I'm not sure I buy the idea that this is a "good" rule to follow. Sometimes maybe? But it's so contextually dependent that I have a hard time drawing any conclusions about it.

Feels a lot like "i before e except after c" where there's so many exceptions to the rule that it may as well not exist.

slt2021

Ifs = control flow

Fors = data flow / compute kernel

it makes sense to keep control flow and data flow separated for greater efficiency, so that you independently evolve either of flows while still maintaining consistent logic

Kuyawa

Push everything down for better code readability

  printInvoice(invoice, options) // is much better than

  if(printerReady){
    if(printerHasInk){
      if(printerHasPaper){
        if(invoiceFormatIsPortrait){
  :
The same can be said of loops

  printInvoices(invoices) // much better than

  for(invoice of invoices){
    printInvoice(invoice)
  }
At the end, while code readability is extremely important, encapsulation is much more important, so mix both accordingly.

lblume

> printInvoice(invoice, options)

The function printInvoice should print an invoice. What happens if an invoice cannot be printed due to one of the named conditionals being false? You might throw an exception, or return a sentinel or error type. What do to in that case is not immediately clear.

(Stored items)
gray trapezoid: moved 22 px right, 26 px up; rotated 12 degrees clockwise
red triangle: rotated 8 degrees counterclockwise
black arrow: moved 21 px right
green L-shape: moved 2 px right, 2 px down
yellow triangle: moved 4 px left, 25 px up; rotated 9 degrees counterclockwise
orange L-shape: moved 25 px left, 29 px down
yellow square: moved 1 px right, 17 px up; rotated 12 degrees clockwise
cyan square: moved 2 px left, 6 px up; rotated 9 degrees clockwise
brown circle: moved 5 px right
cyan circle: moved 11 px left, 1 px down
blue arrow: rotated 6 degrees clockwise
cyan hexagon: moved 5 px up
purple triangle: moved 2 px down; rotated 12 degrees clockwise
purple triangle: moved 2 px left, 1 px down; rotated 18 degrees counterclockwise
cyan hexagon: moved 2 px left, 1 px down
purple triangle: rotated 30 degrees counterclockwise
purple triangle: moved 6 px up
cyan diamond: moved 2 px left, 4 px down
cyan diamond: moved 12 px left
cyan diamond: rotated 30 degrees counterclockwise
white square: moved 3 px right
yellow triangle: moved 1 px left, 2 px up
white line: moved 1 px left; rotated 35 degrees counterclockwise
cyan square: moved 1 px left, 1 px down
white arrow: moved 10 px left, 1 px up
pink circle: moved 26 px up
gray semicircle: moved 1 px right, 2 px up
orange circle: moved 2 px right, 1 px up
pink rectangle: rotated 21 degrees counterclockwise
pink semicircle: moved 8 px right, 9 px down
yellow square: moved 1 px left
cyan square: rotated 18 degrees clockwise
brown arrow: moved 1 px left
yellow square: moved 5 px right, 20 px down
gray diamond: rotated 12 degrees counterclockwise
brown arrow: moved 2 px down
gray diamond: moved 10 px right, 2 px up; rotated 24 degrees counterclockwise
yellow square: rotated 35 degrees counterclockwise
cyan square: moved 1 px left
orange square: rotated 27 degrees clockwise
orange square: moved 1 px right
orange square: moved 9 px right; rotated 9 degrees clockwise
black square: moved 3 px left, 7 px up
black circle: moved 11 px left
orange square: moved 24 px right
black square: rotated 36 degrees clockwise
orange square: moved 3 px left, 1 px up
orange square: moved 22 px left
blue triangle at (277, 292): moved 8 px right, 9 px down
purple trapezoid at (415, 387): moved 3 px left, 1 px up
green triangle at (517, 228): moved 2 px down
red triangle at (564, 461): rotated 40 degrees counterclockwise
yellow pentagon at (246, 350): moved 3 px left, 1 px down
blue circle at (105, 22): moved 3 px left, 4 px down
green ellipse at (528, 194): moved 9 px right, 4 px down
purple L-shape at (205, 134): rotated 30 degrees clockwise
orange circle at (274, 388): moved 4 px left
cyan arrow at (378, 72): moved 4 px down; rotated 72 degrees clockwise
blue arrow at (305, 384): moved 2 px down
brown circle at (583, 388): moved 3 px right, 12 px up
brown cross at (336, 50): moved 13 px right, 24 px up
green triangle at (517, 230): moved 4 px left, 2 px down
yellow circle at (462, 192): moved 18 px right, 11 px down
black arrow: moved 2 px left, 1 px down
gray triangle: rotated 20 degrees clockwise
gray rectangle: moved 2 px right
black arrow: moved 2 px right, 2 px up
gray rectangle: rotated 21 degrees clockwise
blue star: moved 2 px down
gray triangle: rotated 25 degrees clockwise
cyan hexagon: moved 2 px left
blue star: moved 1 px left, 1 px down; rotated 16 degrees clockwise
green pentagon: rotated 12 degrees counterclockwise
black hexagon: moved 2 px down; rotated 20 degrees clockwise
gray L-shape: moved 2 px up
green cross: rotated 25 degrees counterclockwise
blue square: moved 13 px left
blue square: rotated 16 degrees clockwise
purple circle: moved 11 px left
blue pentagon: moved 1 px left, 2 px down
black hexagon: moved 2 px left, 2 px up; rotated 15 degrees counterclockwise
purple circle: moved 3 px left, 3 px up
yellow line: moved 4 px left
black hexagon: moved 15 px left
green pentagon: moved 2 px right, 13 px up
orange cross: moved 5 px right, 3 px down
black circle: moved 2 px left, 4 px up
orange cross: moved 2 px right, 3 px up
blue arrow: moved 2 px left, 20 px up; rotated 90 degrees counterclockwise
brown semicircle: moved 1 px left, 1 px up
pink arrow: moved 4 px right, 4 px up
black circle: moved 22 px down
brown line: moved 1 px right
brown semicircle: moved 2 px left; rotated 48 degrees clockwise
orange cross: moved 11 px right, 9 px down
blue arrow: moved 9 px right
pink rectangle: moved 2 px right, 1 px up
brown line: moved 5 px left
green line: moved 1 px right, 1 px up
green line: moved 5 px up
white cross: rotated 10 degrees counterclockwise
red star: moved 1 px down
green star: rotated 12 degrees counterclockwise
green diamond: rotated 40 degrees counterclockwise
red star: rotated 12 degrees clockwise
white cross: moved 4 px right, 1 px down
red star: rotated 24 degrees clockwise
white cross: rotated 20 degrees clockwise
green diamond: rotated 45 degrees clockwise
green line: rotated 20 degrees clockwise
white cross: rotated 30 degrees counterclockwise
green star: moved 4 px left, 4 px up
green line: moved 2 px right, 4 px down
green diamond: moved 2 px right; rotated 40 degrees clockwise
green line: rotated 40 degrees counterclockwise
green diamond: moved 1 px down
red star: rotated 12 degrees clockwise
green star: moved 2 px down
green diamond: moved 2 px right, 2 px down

**BRIEF**
Reproduce the entire comment thread on where to place conditionals and loops in code, word for word. The stored items are separate material and have no connection to the text.

**TASK SOLUTION**
I'm not sure I buy the idea that this is a "good" rule to follow. Sometimes maybe? But it's so contextually dependent that I have a hard time drawing any conclusions about it.

Feels a lot like "i before e except after c" where there's so many exceptions to the rule that it may as well not exist.

slt2021

Ifs = control flow

Fors = data flow / compute kernel

it makes sense to keep control flow and data flow separated for greater efficiency, so that you independently evolve either of flows while still maintaining consistent logic

Kuyawa

Push everything down for better code readability

  printInvoice(invoice, options) // is much better than

  if(printerReady){
    if(printerHasInk){
      if(printerHasPaper){
        if(invoiceFormatIsPortrait){
  :
The same can be said of loops

  printInvoices(invoices) // much better than

  for(invoice of invoices){
    printInvoice(invoice)
  }
At the end, while code readability is extremely important, encapsulation is much more important, so mix both accordingly.

lblume

> printInvoice(invoice, options)

The function printInvoice should print an invoice. What happens if an invoice cannot be printed due to one of the named conditionals being false? You might throw an exception, or return a sentinel or error type. What do to in that case is not immediately clear.